Young people are not fooled. The government stepped in to bail out Wall Street when it collapsed of its own folly. The Federal Reserve stepped in to hand money at virtually zero interest to keep banks afloat. So, clearly government is “not the problem” if you are a group that can pay your way to the table; government is “the answer.”
To economists, interest rates tell us the price of the future. It is called the discount rate, letting us know how much you would discount getting money in the future rather than today. When we set high interest rates on loans to students, we are saying that now is more important than their future. When we would rather give money to banks or corporations at lower rates, we are betting more of our future on them than on our children. Worse, as Sen. Elizabeth Warren (D-Mass.) points out, by charging our children higher rates, the government nets $51 billion above its cost of obtaining funds.

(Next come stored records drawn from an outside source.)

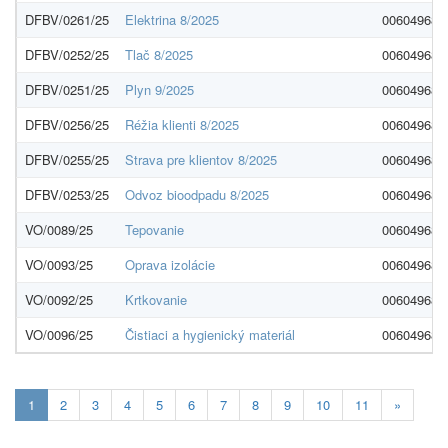
DFBV/0261/25
Elektrina 8/2025
00604968
DFBV/0252/25
Tlač 8/2025
00604968
DFBV/0251/25
Plyn 9/2025
00604968
DFBV/0256/25
Réžia klienti 8/2025
00604968
DFBV/0255/25
Strava pre klientov 8/2025
00604968
DFBV/0253/25
Odvoz bioodpadu 8/2025
00604968
VO/0089/25
Tepovanie
00604968
VO/0093/25
Oprava izolácie
00604968
VO/0092/25
Krtkovanie
00604968
VO/0096/25
Čistiaci a hygienický materiál
00604968
Aktuálna
1
2
3
4
5
6
7
8
9
10
11
»
stránka
1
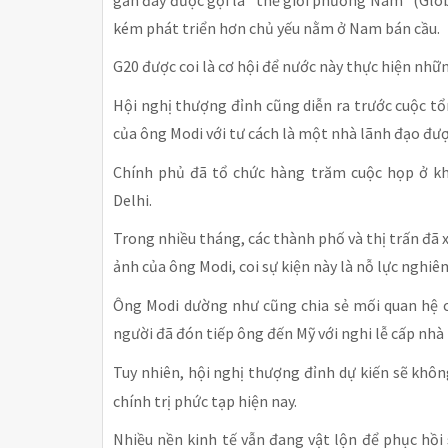
kém phát triển hơn chủ yếu nằm ở Nam bán cầu.
G20 được coi là cơ hội để nước này thực hiện nhữ
Hội nghị thượng đỉnh cũng diễn ra trước cuộc t
của ông Modi với tư cách là một nhà lãnh đạo đượ
Chính phủ đã tổ chức hàng trăm cuộc họp ở k
Delhi.
Trong nhiều tháng, các thành phố và thị trấn đã
ảnh của ông Modi, coi sự kiện này là nỗ lực nghi
Ông Modi dường như cũng chia sẻ mối quan hệ c
người đã đón tiếp ông đến Mỹ với nghi lễ cấp nhà
Tuy nhiên, hội nghị thượng đỉnh dự kiến
sẽ không
chính trị phức tạp hiện nay.
Nhiều nền kinh tế vẫn đang vật lộn để phục hồi 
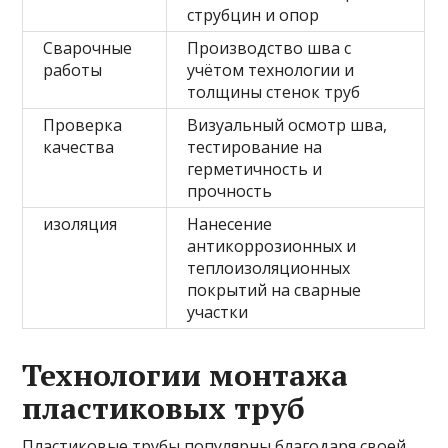
струбцин и опор
Сварочные
Производство шва с
работы
учётом технологии и
толщины стенок труб
Проверка
Визуальный осмотр шва,
качества
тестирование на
герметичность и
прочность
изоляция
Нанесение
антикоррозионных и
теплоизоляционных
покрытий на сварные
участки
Технологии монтажа
пластиковых труб
Пластиковые трубы популярны благодаря своей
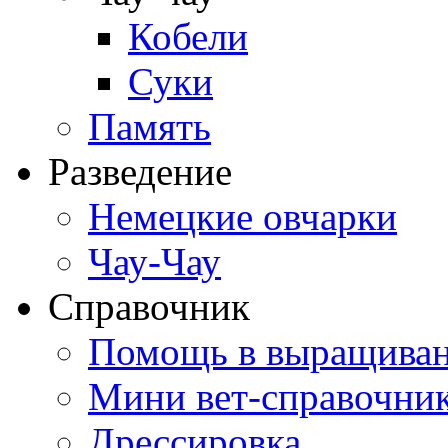
Кобели
Суки
Память
Разведение
Немецкие овчарки
Чау-Чау
Справочник
Помощь в выращива
Мини вет-справочни
Дрессировка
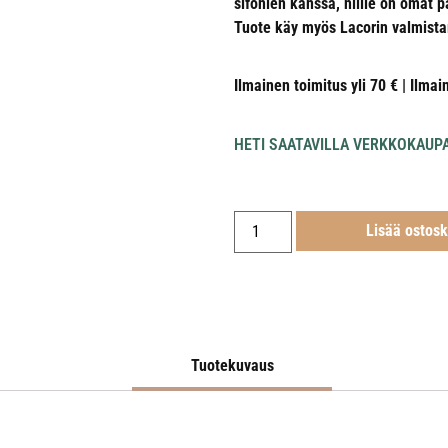
sifonien kanssa, niille on omat p
Tuote käy myös Lacorin valmist
Ilmainen toimitus yli 70 € | Ilmai
HETI SAATAVILLA VERKKOKAUP
Lisää ostosk
Tuotekuvaus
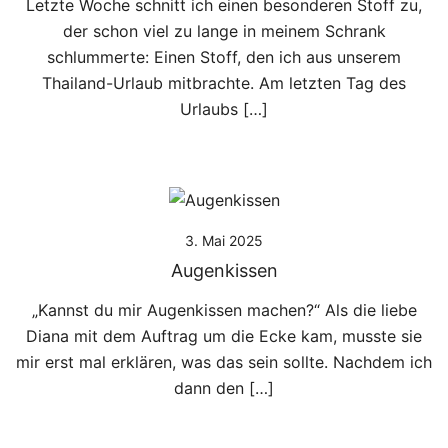
Letzte Woche schnitt ich einen besonderen Stoff zu,
der schon viel zu lange in meinem Schrank
schlummerte: Einen Stoff, den ich aus unserem
Thailand-Urlaub mitbrachte. Am letzten Tag des
Urlaubs […]
3. Mai 2025
Augenkissen
„Kannst du mir Augenkissen machen?“ Als die liebe
Diana mit dem Auftrag um die Ecke kam, musste sie
mir erst mal erklären, was das sein sollte. Nachdem ich
dann den […]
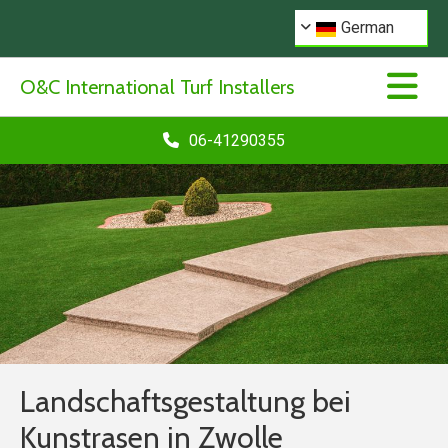
German
O&C International Turf Installers
06-41290355
Landschaftsgestaltung bei
Kunstrasen in Zwolle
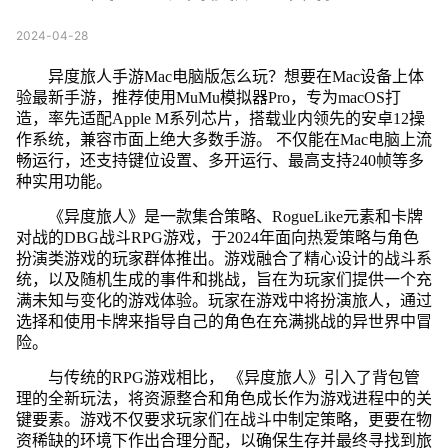
2024-04-28
异度旅人手游Mac电脑版怎么玩？想要在Mac设备上体
验最新手游，推荐使用MuMu模拟器Pro，专为macOS打
造，率先适配Apple M系列芯片，搭载业内领先的安卓12操
作系统，兼容市面上绝大多数手游。 不仅能在Mac电脑上流
畅运行，还支持键位设置、多开运行、最高支持240帧等多
种实用功能。
《异度旅人》是一款集合策略、RogueLike元素和卡牌
对战的DBG战斗RPG游戏，于2024年面向热爱策略与角色
扮演类游戏的玩家群体推出。游戏融合了精心设计的战斗系
统，以及随机生成的事件和挑战，旨在为玩家们提供一个充
满未知与变化的游戏体验。玩家在游戏中将扮演旅人，通过
选择和使用卡牌来指导自己的角色在充满挑战的异世界中冒
险。
与传统的RPG游戏相比， 《异度旅人》引入了背包管
理的全新玩法，将资源整合和角色成长作为游戏进程中的关
键要素。游戏不仅要求玩家们在战斗中制定策略，更要在物
资稀缺的环境下作出合理分配，以确保生存并最终寻找到旅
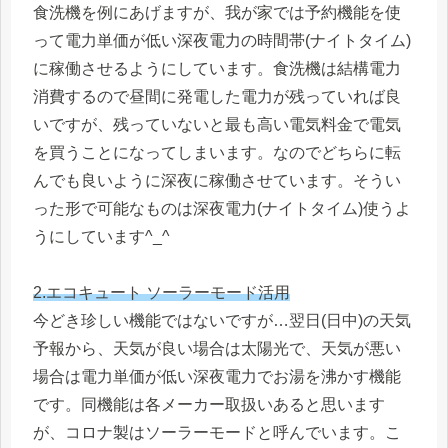
食洗機を例にあげますが、我が家では予約機能を使
って電力単価が低い深夜電力の時間帯(ナイトタイム)
に稼働させるようにしています。食洗機は結構電力
消費するので昼間に発電した電力が残っていれば良
いですが、残っていないと最も高い電気料金で電気
を買うことになってしまいます。なのでどちらに転
んでも良いように深夜に稼働させています。そうい
った形で可能なものは深夜電力(ナイトタイム)使うよ
うにしています^_^
2.エコキュート ソーラーモード活用
今どき珍しい機能ではないですが…翌日(日中)の天気
予報から、天気が良い場合は太陽光で、天気が悪い
場合は電力単価が低い深夜電力でお湯を沸かす機能
です。同機能は各メーカー取扱いあると思います
が、コロナ製はソーラーモードと呼んでいます。こ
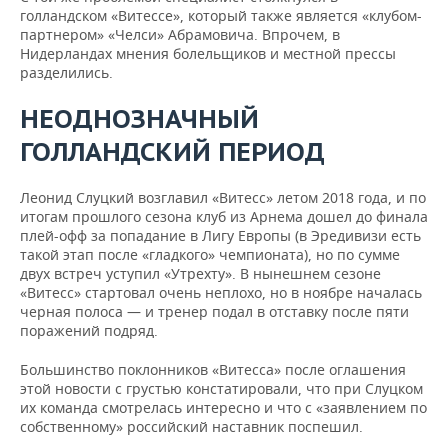
голландском «Витессе», который также является «клубом-
партнером» «Челси» Абрамовича. Впрочем, в
Нидерландах мнения болельщиков и местной прессы
разделились.
НЕОДНОЗНАЧНЫЙ
ГОЛЛАНДСКИЙ ПЕРИОД
Леонид Слуцкий возглавил «Витесс» летом 2018 года, и по
итогам прошлого сезона клуб из Арнема дошел до финала
плей-офф за попадание в Лигу Европы (в Эредивизи есть
такой этап после «гладкого» чемпионата), но по сумме
двух встреч уступил «Утрехту». В нынешнем сезоне
«Витесс» стартовал очень неплохо, но в ноябре началась
черная полоса — и тренер подал в отставку после пяти
поражений подряд.
Большинство поклонников «Витесса» после оглашения
этой новости с грустью констатировали, что при Слуцком
их команда смотрелась интересно и что с «заявлением по
собственному» российский наставник поспешил.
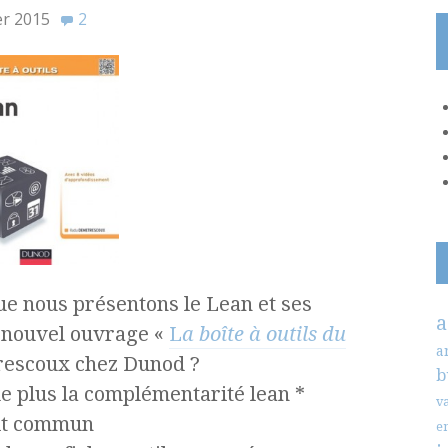
er 2015
2
que nous présentons le Lean et ses
a
e nouvel ouvrage «
L
a boîte à outils du
a
rescoux chez Dunod ?
b
e plus la complémentarité lean *
v
rit commun
e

So, when we are more concerned about keeping the tax rates low for corporations that keep their money offshore and hide behind foreign tax-haven borders, than in creating policies to hire our own children, it says even more. And, when our response to a skills shortage is to import people rather than develop our children, we say even more. Two different times, two different policy reactions . . . says a lot about us.
William Spriggs serves as chief economist to the AFL-CIO and is a professor in, and former chair of the department of economics at Howard University. Spriggs is also former assistant secretary for the office of policy at the United States Department of Labor.